====== Records for processing ======

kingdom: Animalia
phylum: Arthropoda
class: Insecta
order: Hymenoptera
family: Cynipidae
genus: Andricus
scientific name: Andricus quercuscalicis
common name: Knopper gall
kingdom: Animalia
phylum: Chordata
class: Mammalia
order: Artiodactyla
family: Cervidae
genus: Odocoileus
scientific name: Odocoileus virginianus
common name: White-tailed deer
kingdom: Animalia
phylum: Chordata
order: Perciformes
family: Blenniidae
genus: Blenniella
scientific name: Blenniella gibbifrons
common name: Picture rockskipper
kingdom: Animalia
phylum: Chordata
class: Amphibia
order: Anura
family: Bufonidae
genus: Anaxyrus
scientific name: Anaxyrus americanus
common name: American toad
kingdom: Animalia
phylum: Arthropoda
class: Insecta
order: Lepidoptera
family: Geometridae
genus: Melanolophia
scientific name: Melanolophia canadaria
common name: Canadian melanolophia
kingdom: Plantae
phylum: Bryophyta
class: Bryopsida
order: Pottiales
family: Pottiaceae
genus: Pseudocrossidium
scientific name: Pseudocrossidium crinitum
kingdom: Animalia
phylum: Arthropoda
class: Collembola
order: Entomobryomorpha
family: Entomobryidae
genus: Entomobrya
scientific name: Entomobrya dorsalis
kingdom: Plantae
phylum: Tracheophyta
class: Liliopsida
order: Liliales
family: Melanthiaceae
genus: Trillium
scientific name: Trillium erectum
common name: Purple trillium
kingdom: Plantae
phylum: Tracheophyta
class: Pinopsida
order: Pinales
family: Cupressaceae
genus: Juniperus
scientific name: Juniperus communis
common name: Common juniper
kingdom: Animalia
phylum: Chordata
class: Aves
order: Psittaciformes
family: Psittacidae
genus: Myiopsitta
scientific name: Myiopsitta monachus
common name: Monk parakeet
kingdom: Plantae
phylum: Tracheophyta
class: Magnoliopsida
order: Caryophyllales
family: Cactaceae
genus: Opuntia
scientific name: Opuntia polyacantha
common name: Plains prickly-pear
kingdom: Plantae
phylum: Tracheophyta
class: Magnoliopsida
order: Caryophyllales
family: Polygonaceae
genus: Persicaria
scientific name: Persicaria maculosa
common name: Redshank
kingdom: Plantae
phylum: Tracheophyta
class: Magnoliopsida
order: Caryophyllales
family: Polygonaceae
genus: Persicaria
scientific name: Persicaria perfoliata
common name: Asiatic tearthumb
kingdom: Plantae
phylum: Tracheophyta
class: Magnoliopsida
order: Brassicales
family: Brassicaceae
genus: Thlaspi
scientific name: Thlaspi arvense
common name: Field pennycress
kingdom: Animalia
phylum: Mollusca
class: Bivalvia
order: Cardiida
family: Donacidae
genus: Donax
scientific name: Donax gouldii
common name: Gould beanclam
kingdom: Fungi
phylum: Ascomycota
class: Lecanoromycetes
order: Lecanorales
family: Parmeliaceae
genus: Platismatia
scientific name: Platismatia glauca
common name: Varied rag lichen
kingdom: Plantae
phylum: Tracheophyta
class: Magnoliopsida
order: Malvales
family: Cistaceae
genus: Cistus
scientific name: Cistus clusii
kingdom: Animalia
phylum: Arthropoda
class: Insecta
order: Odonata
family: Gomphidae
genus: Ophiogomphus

======

Problem requirements: Format every line of the saved entries listing above as a numbered list, leaving out any blank lines.

Task result:
1. kingdom: Animalia
2. phylum: Arthropoda
3. class: Insecta
4. order: Hymenoptera
5. family: Cynipidae
6. genus: Andricus
7. scientific name: Andricus quercuscalicis
8. common name: Knopper gall
9. kingdom: Animalia
10. phylum: Chordata
11. class: Mammalia
12. order: Artiodactyla
13. family: Cervidae
14. genus: Odocoileus
15. scientific name: Odocoileus virginianus
16. common name: White-tailed deer
17. kingdom: Animalia
18. phylum: Chordata
19. order: Perciformes
20. family: Blenniidae
21. genus: Blenniella
22. scientific name: Blenniella gibbifrons
23. common name: Picture rockskipper
24. kingdom: Animalia
25. phylum: Chordata
26. class: Amphibia
27. order: Anura
28. family: Bufonidae
29. genus: Anaxyrus
30. scientific name: Anaxyrus americanus
31. common name: American toad
32. kingdom: Animalia
33. phylum: Arthropoda
34. class: Insecta
35. order: Lepidoptera
36. family: Geometridae
37. genus: Melanolophia
38. scientific name: Melanolophia canadaria
39. common name: Canadian melanolophia
40. kingdom: Plantae
41. phylum: Bryophyta
42. class: Bryopsida
43. order: Pottiales
44. family: Pottiaceae
45. genus: Pseudocrossidium
46. scientific name: Pseudocrossidium crinitum
47. kingdom: Animalia
48. phylum: Arthropoda
49. class: Collembola
50. order: Entomobryomorpha
51. family: Entomobryidae
52. genus: Entomobrya
53. scientific name: Entomobrya dorsalis
54. kingdom: Plantae
55. phylum: Tracheophyta
56. class: Liliopsida
57. order: Liliales
58. family: Melanthiaceae
59. genus: Trillium
60. scientific name: Trillium erectum
61. common name: Purple trillium
62. kingdom: Plantae
63. phylum: Tracheophyta
64. class: Pinopsida
65. order: Pinales
66. family: Cupressaceae
67. genus: Juniperus
68. scientific name: Juniperus communis
69. common name: Common juniper
70. kingdom: Animalia
71. phylum: Chordata
72. class: Aves
73. order: Psittaciformes
74. family: Psittacidae
75. genus: Myiopsitta
76. scientific name: Myiopsitta monachus
77. common name: Monk parakeet
78. kingdom: Plantae
79. phylum: Tracheophyta
80. class: Magnoliopsida
81. order: Caryophyllales
82. family: Cactaceae
83. genus: Opuntia
84. scientific name: Opuntia polyacantha
85. common name: Plains prickly-pear
86. kingdom: Plantae
87. phylum: Tracheophyta
88. class: Magnoliopsida
89. order: Caryophyllales
90. family: Polygonaceae
91. genus: Persicaria
92. scientific name: Persicaria maculosa
93. common name: Redshank
94. kingdom: Plantae
95. phylum: Tracheophyta
96. class: Magnoliopsida
97. order: Caryophyllales
98. family: Polygonaceae
99. genus: Persicaria
100. scientific name: Persicaria perfoliata
101. common name: Asiatic tearthumb
102. kingdom: Plantae
103. phylum: Tracheophyta
104. class: Magnoliopsida
105. order: Brassicales
106. family: Brassicaceae
107. genus: Thlaspi
108. scientific name: Thlaspi arvense
109. common name: Field pennycress
110. kingdom: Animalia
111. phylum: Mollusca
112. class: Bivalvia
113. order: Cardiida
114. family: Donacidae
115. genus: Donax
116. scientific name: Donax gouldii
117. common name: Gould beanclam
118. kingdom: Fungi
119. phylum: Ascomycota
120. class: Lecanoromycetes
121. order: Lecanorales
122. family: Parmeliaceae
123. genus: Platismatia
124. scientific name: Platismatia glauca
125. common name: Varied rag lichen
126. kingdom: Plantae
127. phylum: Tracheophyta
128. class: Magnoliopsida
129. order: Malvales
130. family: Cistaceae
131. genus: Cistus
132. scientific name: Cistus clusii
133. kingdom: Animalia
134. phylum: Arthropoda
135. class: Insecta
136. order: Odonata
137. family: Gomphidae
138. genus: Ophiogomphus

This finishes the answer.